[Metin Bölümü]
________________

Sunday 15 February 2015

Hayatım İçin Mücadele Ettim ve Kazandım

Sohaila Abdulali 17 yaşında iken

15/02/2015

Sohaila Abdulali yaşamını ABD'de sürdüren bir yazar ve gazeteci. 1980 yılında 17 yaşındayken Hindistan’ın Mumbai şehrinde bir çetenin tecavüzüne uğrayan ve hayatta kalmayı başaran Sohaila Abdulali'nin uğradığı tecavüzden üç yıl sonra Hindistan’da yayımlanan feminist dergi Manushi için yazdığı makale:

Hayatım İçin Mücadele Ettim ve Kazandım

Bundan üç yıl önce on yedi yaşındayken dört adamın toplu tecavüzüne uğradım. Adım ve fotoğrafım bu makale ile 1983 yılında yayımlanan Manushi dergisinde mevcut.

Ben Bombay’da büyüdüm ve halen Amerika’da okuyorum. Tecavüz üzerine bir tez yazıyorum ve birkaç hafta önce evime, Hindistan’a araştırma yapmak için geri geldim. Üç yıl önceki o günden beri insanların tecavüze dair fikirlerinin, tecavüz eden ve tecavüze uğrayanlar hakkındaki fikirlerinin ne kadar yanlış olduğunun son derece farkındayım. Tecavüz mağdurlarına yapıştırdıkları yaftaların da öyle. İnsanlar tekrar tekrar ölümün belki de kaybedilen o kutsal ‘bekaretten’ daha iyi olduğunu ima edip duruyorlar.  Ben bunu kabul etmeyi reddediyorum. Benim için hayatım çok değerli. Kadınların kendilerine yapıştırılacak bu tür yaftalardan korunmak için sessiz kaldıklarını ama bunu yaparken de sessizliklerinden dolayı korkunç acılar çektiklerini düşünüyorum. Erkekler pek çok nedenden dolayı hep kurbanları suçluyor, ne acayip ki kadınlar da öyle. Belki içselleştirilmiş ataerkil değerler yüzünden, belki de kendilerini böylesine ürkütücü bir ihtimale karşı sağlam kılmak için.

________________

[Verilen Liste]
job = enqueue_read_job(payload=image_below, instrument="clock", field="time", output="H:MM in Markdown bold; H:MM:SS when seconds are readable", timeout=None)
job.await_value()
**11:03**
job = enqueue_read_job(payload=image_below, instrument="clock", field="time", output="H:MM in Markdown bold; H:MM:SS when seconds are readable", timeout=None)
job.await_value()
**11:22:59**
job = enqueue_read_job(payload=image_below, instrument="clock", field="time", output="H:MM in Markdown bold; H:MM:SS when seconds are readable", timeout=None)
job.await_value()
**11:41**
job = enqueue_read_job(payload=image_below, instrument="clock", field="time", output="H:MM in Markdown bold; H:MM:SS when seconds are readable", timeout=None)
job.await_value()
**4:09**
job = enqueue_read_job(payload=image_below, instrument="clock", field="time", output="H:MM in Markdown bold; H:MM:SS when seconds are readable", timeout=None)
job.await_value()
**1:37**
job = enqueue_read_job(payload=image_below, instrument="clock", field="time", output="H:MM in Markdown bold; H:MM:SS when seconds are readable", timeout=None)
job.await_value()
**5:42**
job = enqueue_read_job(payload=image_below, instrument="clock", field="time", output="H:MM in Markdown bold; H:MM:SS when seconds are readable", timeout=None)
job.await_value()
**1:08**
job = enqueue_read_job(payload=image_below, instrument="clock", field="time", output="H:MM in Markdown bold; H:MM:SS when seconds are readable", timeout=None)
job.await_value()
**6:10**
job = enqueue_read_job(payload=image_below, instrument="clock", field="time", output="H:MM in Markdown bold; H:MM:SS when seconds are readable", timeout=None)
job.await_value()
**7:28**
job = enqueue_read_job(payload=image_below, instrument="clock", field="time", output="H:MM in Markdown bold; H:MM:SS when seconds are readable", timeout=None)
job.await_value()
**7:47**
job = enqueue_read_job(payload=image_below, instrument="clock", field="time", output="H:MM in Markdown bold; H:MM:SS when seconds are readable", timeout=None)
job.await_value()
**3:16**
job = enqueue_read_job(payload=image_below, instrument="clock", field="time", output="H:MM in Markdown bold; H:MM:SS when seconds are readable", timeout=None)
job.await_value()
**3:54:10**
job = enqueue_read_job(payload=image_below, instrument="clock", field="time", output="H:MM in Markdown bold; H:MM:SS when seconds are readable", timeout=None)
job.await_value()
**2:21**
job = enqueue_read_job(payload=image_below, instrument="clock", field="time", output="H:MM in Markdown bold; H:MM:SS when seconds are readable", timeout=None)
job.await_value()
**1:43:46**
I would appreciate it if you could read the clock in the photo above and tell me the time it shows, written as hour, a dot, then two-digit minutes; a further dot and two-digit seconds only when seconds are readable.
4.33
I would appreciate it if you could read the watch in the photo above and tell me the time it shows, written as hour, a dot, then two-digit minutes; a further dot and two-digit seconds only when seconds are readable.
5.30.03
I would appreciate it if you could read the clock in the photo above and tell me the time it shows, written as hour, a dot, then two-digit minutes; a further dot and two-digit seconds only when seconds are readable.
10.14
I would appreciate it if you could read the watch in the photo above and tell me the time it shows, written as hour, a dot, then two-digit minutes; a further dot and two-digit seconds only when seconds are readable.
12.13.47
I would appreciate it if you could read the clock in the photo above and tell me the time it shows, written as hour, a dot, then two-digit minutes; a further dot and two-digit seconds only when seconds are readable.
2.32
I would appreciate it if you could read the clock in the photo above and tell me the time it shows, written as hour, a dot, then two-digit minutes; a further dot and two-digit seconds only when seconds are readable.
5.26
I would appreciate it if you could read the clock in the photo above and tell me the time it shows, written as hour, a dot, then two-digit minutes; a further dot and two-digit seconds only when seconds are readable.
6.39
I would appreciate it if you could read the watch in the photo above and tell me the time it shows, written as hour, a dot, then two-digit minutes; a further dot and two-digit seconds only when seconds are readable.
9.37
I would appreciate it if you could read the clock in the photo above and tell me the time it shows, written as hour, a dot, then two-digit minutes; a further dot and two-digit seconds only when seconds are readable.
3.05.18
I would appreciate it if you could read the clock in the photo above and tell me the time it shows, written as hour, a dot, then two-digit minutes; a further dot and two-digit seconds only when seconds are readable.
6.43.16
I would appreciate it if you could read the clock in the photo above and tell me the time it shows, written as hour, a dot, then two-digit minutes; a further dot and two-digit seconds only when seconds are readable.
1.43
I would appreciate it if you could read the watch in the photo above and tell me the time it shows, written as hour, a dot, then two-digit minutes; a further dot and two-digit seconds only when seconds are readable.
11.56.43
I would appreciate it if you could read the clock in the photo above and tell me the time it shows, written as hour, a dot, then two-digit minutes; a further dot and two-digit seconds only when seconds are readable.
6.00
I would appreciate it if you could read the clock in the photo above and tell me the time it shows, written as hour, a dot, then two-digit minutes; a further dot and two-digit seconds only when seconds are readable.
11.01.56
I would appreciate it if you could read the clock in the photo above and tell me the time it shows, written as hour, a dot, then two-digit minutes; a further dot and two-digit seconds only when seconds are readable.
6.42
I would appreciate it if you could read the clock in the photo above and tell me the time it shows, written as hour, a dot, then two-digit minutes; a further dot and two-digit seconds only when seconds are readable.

________________

[Yapılacaklar]
1) Sohaila Abdulali'nin makalesine göre şu soruları cevaplayın:
(a) Makale hangi dergi için yazıldı?
(b) Yazar kaç adamın saldırısına uğradığını söylüyor?
(c) Yazar Hindistan'a ne için geri geldi?
2) Sohaila Abdulali'nin makalesini kaldığı yerden sürdürün.

[Cevaplar]
1)
(a) Manushi dergisi için.
(b) Dört adamın.
(c) Araştırma yapmak için.

2)
Ilık bir Temmuz akşamı oldu her şey. Kadınların tecavüz suçlarına karşı geliştirilmiş kanunlar talep etmeye başladıkları yıldı. Arkadaşım Raşit ile beraberdik. Yürüyüşe çıkmıştık, Bombay’ın banliyölerinden biri olan Chembur’daki evimden bir buçuk mil uzaklıkta bir yerde, bir dağ eteğinde oturuyorduk. Ellerinde orak olan dört adamın saldırısına uğradık. Bizi dövdüler, dağa tırmanmaya zorladılar ve bizi orada iki saat tuttular. Fiziksel ve psikolojik olarak istismar edilmiştik, hava kararınca bizi birbirimizden ayırdılar, çığlıklar atıyorduk. Bana tecavüz ettiler, Raşit’i de rehine olarak tuttular. Eğer ikimizden birisi direnirse, ötekisi zarar görecekti. Bu etkili bir taktikti.

Bizi öldürüp öldürmemeye bir türlü karar veremediler.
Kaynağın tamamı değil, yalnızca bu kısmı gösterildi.